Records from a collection
==================================================
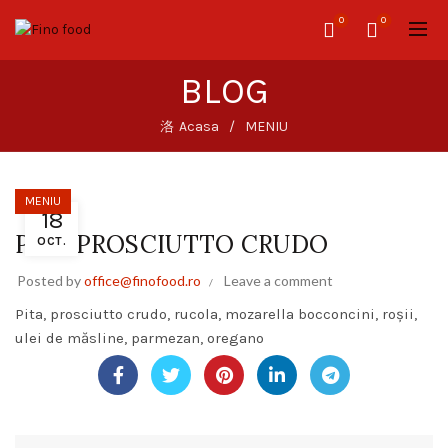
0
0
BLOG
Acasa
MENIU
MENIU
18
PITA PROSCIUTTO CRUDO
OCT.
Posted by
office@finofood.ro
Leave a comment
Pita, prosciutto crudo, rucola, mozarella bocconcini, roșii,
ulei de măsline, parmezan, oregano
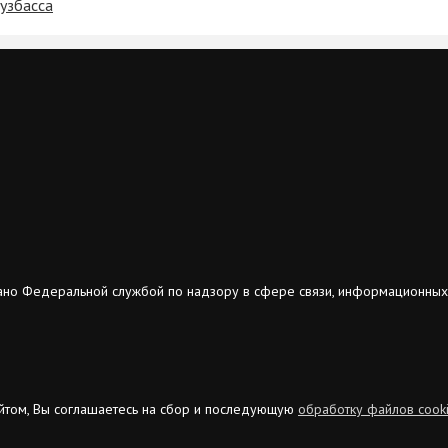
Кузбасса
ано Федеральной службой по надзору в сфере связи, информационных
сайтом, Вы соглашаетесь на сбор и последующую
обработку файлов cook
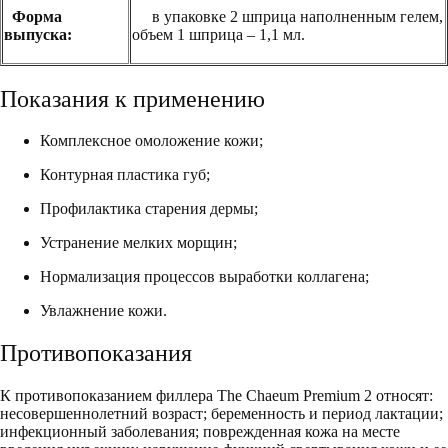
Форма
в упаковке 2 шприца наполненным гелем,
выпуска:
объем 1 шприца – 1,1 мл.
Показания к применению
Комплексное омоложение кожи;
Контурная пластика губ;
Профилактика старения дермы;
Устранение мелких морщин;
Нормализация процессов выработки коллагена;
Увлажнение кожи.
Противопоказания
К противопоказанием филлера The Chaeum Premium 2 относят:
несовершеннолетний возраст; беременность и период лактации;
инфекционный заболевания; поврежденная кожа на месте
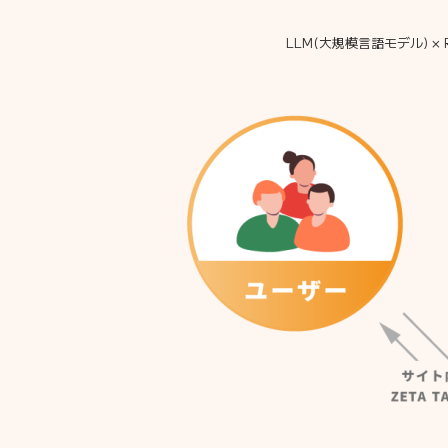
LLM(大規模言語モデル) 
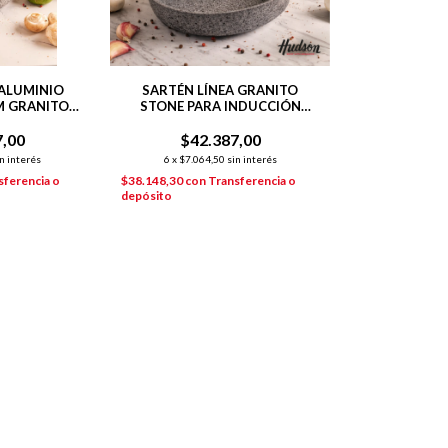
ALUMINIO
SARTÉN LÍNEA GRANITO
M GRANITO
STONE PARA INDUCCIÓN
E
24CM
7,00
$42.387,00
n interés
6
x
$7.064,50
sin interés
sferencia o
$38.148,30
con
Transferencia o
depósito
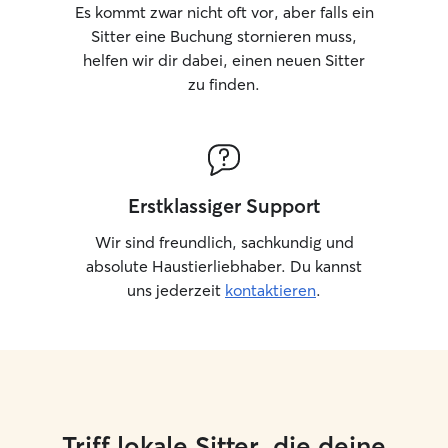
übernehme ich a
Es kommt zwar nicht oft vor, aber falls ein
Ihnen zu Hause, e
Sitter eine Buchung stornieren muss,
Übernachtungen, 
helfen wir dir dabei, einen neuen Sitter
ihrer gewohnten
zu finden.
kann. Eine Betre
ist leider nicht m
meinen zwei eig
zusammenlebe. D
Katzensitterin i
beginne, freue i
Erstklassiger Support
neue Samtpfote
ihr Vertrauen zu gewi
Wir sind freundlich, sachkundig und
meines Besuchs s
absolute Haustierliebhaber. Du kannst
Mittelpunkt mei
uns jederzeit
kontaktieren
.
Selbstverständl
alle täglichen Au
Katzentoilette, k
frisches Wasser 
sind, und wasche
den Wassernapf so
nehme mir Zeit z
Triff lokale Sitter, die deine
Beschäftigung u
==================================================
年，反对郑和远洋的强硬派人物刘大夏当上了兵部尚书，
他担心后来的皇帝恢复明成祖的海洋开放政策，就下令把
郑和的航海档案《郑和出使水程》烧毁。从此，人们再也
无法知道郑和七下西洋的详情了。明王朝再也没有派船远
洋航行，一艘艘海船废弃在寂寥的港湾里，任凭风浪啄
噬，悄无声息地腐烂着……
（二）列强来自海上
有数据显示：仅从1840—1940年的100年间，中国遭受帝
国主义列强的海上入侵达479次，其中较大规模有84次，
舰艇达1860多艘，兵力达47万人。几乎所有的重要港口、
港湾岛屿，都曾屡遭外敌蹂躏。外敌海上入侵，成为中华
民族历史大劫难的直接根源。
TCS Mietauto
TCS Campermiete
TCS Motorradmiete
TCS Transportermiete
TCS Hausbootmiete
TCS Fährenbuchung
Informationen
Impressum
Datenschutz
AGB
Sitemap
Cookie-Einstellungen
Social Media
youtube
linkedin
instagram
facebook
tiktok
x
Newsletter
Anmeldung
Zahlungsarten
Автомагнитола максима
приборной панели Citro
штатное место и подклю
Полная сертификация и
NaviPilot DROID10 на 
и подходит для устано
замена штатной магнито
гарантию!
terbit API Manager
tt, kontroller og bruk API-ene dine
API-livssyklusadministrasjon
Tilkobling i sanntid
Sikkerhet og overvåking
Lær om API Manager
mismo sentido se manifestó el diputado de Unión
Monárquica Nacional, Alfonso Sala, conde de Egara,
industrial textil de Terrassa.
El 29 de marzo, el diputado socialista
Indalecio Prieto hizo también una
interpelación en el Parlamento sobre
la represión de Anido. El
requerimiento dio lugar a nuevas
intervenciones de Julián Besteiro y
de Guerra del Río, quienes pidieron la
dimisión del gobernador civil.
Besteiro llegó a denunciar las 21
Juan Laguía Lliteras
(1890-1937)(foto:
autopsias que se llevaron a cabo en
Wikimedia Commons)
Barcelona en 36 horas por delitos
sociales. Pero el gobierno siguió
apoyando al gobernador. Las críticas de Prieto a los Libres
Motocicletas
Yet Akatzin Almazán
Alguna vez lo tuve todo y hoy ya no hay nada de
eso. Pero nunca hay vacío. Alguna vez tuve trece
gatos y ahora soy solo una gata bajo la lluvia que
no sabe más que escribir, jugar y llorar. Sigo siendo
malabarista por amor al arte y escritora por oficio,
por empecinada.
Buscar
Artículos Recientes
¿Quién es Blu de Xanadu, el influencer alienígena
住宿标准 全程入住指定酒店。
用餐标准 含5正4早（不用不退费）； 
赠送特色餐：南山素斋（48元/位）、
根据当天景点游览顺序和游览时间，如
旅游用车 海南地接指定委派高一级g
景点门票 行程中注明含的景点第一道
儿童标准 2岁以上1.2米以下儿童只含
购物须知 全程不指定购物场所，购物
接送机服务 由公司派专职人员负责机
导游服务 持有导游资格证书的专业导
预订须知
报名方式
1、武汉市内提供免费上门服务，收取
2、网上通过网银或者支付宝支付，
==================================================
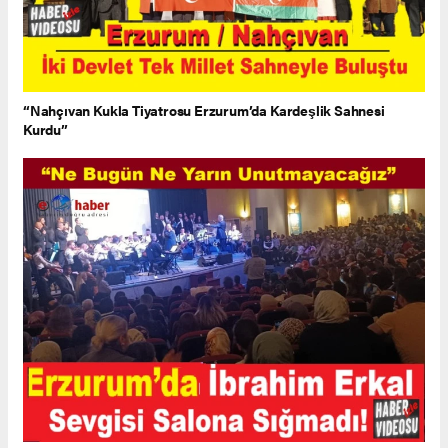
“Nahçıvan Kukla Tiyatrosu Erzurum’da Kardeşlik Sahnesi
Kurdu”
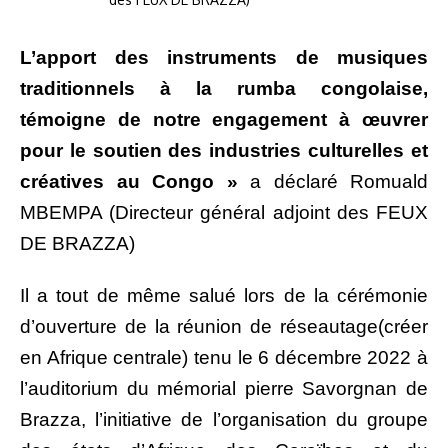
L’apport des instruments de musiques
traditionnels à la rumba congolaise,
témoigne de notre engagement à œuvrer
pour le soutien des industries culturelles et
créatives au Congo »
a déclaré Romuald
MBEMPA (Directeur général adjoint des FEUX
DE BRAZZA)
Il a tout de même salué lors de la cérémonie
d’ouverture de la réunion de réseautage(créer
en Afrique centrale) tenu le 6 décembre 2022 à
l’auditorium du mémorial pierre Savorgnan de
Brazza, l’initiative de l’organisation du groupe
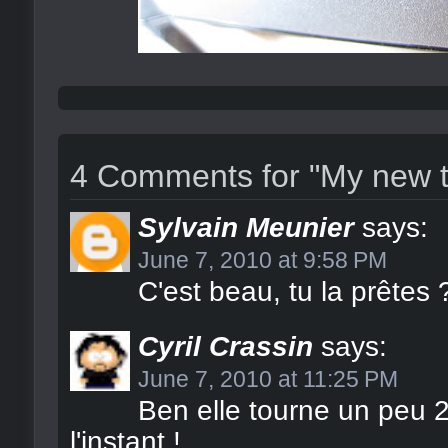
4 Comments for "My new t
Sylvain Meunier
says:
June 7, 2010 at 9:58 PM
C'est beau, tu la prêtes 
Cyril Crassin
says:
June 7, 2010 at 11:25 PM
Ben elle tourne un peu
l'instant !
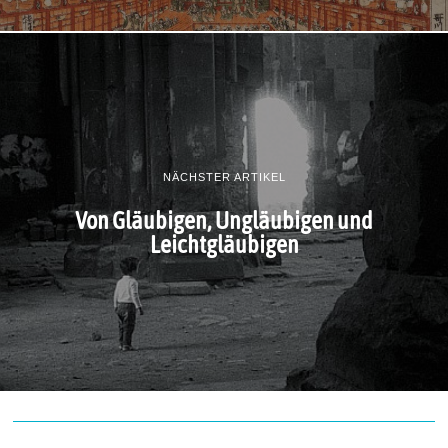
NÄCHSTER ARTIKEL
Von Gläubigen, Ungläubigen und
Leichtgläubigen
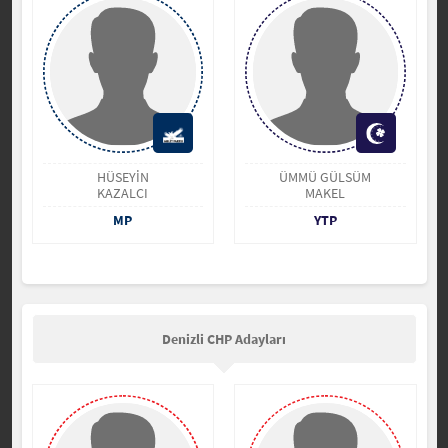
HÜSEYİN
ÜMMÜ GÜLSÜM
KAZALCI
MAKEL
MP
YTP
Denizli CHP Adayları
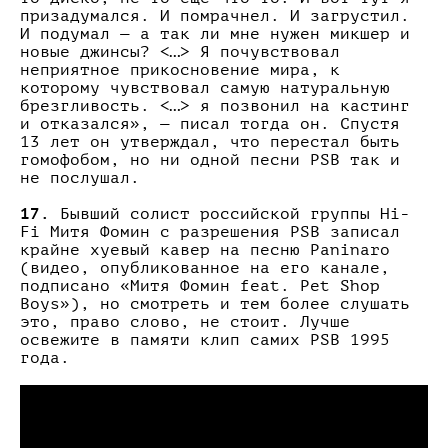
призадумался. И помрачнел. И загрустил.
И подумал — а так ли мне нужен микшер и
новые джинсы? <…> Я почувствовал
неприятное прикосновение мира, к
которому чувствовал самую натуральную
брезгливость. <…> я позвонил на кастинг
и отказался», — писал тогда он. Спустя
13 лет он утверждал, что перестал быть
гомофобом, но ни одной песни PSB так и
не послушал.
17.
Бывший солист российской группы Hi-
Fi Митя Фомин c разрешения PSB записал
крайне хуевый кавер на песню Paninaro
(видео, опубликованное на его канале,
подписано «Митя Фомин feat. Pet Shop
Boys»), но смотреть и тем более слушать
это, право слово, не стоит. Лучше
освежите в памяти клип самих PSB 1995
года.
==================================================
Show the lines of the entries that include the string "Besteiro", copying each in full.

intervenciones de Julián Besteiro y
Besteiro llegó a denunciar las 21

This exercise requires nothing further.